In Kansas, A ‘Glide Path’ To No Income Taxes. Will It Work?
Kansas Gov. Sam Brownback has put the state on what he calls a “glide path to zero” income tax. But that glide path is far from being clear or smooth.
On the face of it, Brownback seems to enjoy a remarkably strong political position. He’s a conservative Republican, flanked by GOP supermajorities in both legislative chambers. His allies helped purge moderate Republicans from the state Senate in last year’s election.
“I think the road is open,” Brownback says. “I think we do provide an alternative model. I think we do provide a red-state model.”
In 2012, Kansas eliminated the state income tax for about 190,000 small businesses and cut the rate substantially for high-income individuals.
“We’re going from the highest-tax state in the region, to the lowest-tax state in the region,” Brownback says.
Jonathan Williams, director of the Tax and Fiscal Policy Task Force for the American Legislative Exchange Council, says no other state has eliminated the income tax for small businesses. The group has ties to politically active corporations, like Wichita-based Koch Industries.
“Well, Gov. Brownback has made very bold moves towards making Kansas a more competitive place to do business and to create jobs,” Williams says.
And that move is causing a stir in Kansas City, along the state line that divides the community between Kansas and Missouri.
Seizing A No-Tax Opportunity
Steve Browne is a partner at Meara Welch Browne, an accounting firm that’s relocating to Kansas from Missouri.
“Well, we moved from just a mile or two miles on the east side of state line to literally … a few hundred yards on the west side of state line now,” he says.
Browne says that none of the firm’s employees needs to move. By trading one office building for another, though, and shredding most state taxes, the firm is boosting its income by more than 6 percent. It was a no-brainer for the business move.

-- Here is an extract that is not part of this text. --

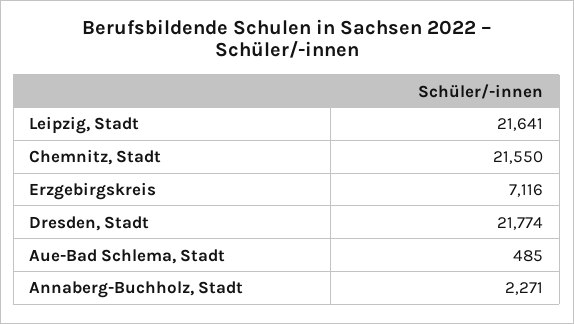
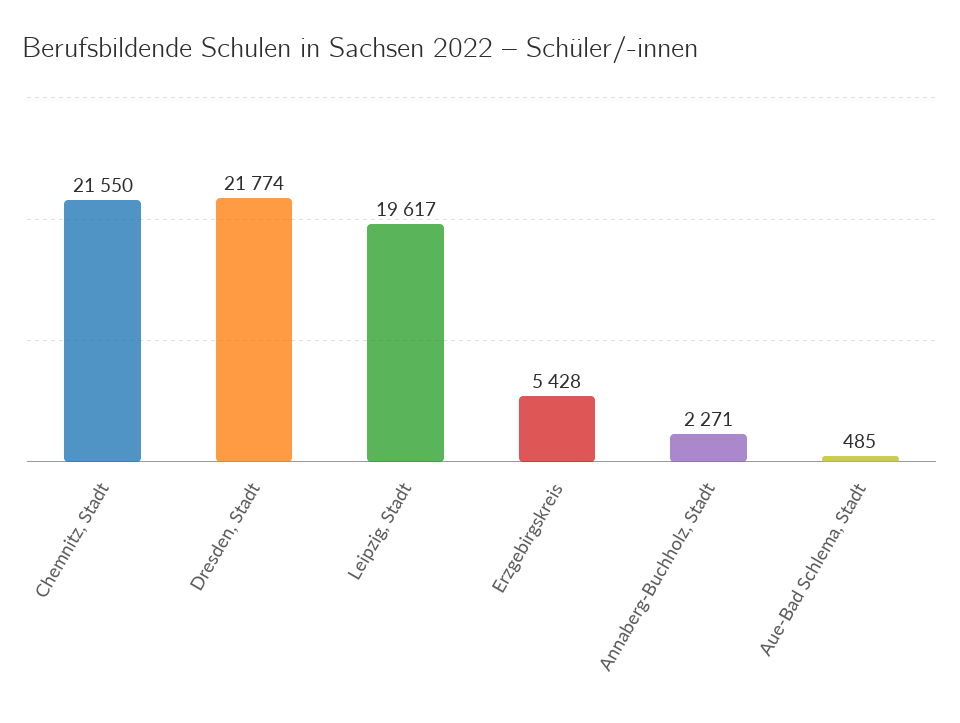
Leipzig, Stadt: 21641 -> 19617
Erzgebirgskreis: 7116 -> 5428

But the important calculation here is whether the firm’s gain, and Missouri’s loss, is actually a win for Kansas.
‘It Hurts The People’
“That benefits no one in the end. And it hurts the people because the tax money is gone,” says Republican state Rep. Barbara Bollier.
Bollier lives in Mission Hills, Kan., just north of where the accounting business is moving. She’s pro-business but can’t swallow the size of last year’s tax cuts, which will cost the state more than $850 million annually — with the bulk of it going to higher-income earners.
“The governor’s been very clear it’s an experiment, and it is,” she says. “We were the [only state] in the country that did this. So it’s either a huge win or a horrible loss.”
Bollier points out that income tax produces more than a third of state revenues. She says several neighboring states are talking about cutting or eliminating the same taxes.
She fears a race to the bottom, which could possibly limit new jobs and bring too little new money for Kansas to avoid painful consequences.
“I have a hard time looking at the schoolchildren in my neighborhood and saying, ‘I’m going to do an experiment on you, and if we lose, your schools are going down the tubes,’ ” Bollier says.
Brownback promises that he’s not going to let that happen, but there’s a problem: lost revenue from the income tax cuts. So he’s proposed something radical for a conservative Republican: a serious tax increase, one he hopes will be short term.
An Arduous Process
The governor wants to extend a sales tax that’s set to expire and end some tax deductions. When you add it all up, projected tax revenues actually go up by as much as $455 million.
Democrats are calling it “Robin Hood in reverse,” stealing from the poor to give to the rich. And it’s not going quite smoothly with Kansas Republicans like Rep. Scott Schwab.
“So you’re asking me to raise taxes today for a tax cut in five years,” Schwab says. People who campaigned in the summer promoted “cutting taxes today,” he adds.
But tax cuts today — on top of big ones from last year — would likely crater the state budget, which would also be unpopular.
It’s messy. Brownback says the transition is the arduous part of the process.
“If you ask people, ‘Do you want to do away with the state income tax?’ a good portion would say yes,” he says. “OK, now how do you do that?”
How indeed? It’s a question vexing Kansas, as it struggles to develop a new “red-state model.”